The ground-breaking case marks the first time the courts have considered the public right to see entries contained in a ministerial diary under the Freedom of Information Act 2000.
Transparency campaigners say the case is of importance because the diary covers the time Mr Lansley was working on the Health and Social Care Act and allegedly subjected to extensive lobbying by private healthcare interests.
A journalist, Simon Lewis, made a request to the Department of Health (DH) under the Freedom of Information Act 2000 (FOIA) to see diary contents for the period May 12 2010 to April 30 2011.
Only a redacted version was produced but in March 2013 the Information Commissioner required the department to disclose the majority of the withheld information.
The Government has now lost a series of legal challenges to the commissioner's decision, ending in a unanimous three-judge appeal ruling on Wednesday in favour of disclosure.

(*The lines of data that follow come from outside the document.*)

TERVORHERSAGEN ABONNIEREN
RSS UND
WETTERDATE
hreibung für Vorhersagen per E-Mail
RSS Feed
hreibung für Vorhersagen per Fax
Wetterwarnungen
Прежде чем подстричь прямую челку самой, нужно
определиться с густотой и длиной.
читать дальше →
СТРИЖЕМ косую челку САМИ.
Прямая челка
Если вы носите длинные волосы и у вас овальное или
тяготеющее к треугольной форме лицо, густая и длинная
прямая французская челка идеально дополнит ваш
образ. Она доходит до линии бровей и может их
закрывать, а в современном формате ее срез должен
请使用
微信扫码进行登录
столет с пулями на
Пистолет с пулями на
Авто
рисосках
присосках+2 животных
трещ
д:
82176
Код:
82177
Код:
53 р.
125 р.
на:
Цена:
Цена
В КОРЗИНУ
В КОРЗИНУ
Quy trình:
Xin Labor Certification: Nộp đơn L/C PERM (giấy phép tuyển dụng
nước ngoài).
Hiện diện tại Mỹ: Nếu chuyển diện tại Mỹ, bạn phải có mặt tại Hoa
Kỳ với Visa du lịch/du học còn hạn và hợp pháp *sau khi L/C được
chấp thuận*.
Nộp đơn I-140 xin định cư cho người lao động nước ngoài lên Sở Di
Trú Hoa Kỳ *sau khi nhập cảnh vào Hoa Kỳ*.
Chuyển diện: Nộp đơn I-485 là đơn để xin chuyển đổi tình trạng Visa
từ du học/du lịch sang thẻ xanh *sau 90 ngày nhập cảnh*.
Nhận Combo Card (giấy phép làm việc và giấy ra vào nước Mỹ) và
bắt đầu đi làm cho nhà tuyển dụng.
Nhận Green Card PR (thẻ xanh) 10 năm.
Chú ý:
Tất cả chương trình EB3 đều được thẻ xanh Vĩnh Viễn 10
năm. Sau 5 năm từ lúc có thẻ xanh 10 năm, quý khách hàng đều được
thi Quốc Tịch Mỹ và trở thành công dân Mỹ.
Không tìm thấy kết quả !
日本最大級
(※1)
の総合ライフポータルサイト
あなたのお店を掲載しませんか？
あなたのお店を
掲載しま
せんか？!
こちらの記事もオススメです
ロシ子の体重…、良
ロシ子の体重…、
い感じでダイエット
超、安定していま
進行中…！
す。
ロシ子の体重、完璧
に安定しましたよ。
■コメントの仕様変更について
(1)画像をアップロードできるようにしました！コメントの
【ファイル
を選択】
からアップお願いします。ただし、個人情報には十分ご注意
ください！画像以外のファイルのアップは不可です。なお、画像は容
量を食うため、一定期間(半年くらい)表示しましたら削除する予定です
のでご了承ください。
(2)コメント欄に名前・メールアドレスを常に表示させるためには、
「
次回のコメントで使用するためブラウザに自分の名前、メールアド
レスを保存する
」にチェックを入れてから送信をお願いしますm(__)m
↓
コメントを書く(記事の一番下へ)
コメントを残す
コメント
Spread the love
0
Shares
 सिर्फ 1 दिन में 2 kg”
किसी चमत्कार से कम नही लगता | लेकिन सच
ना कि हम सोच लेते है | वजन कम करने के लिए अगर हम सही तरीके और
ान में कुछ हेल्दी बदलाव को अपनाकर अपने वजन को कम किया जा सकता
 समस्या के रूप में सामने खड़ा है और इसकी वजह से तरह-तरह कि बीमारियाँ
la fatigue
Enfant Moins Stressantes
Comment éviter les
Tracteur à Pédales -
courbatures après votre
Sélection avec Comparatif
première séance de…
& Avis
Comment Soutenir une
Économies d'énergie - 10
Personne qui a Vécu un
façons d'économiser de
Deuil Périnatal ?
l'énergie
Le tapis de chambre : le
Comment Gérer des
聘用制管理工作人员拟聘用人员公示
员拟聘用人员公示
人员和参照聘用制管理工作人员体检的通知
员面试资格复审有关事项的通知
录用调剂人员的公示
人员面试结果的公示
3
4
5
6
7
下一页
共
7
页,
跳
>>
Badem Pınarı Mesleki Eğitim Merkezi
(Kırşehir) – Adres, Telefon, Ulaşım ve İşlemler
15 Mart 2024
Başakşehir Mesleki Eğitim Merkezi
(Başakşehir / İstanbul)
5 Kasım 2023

It was handed down by Sir Terence Etherton, Master of the Rolls, sitting with Lady Justice Black and Lord Justice Davis.
In the lead ruling, Sir Terence said the FOIA created a general right of access to information held by public authorities but allowed for exemptions from disclosure.
The Government attacked a decision of the FTT - the First-tier Tribunal (General Regulatory Chamber - Information Rights) allowing disclosure of the Lansley diary which was upheld by the Upper Tribunal (Administrative Appeals Chamber).
Government lawyers argued the tribunals were wrong to find the relevant balancing exercise between disclosure and non-disclosure came down in favour of disclosure.
Sir Alex Allan, a former chairman of the Joint Intelligence Committee, had been among Government witnesses who gave evidence that disclosure "would not assist the understanding of the processes of government and would be liable to mislead and misinform the public as to the efficiency and extent of the work of the minister".
Dismissing the Government appeal, Sir Terence said the FTT "actually identified 11 particular types of benefit from disclosure", including "general value of openness" and "transparency in public administration".
The judge also rejected the Government claim that the Department of Health did not hold the diary information "for the purposes of the FOIA".
He declared that while Mr Lansley was a minister in the department the diary entries "were held by the department for itself even if they were also held - in the case of personal and constituency matters - for Mr Lansley as well".
The judge added: "I cannot see that the termination of Mr Lansley's ministerial position made any difference to that position.
"In particular it seems to me clear that it remained relevant or potentially relevant to the department to know, as a matter of historical record, where Mr Lansley had been and with whom on particular occasions, should there be a political, journalistic or historical interest raised with the department in relation to those matters."
Lady Justice Black and Lord Justice Davis both agreed.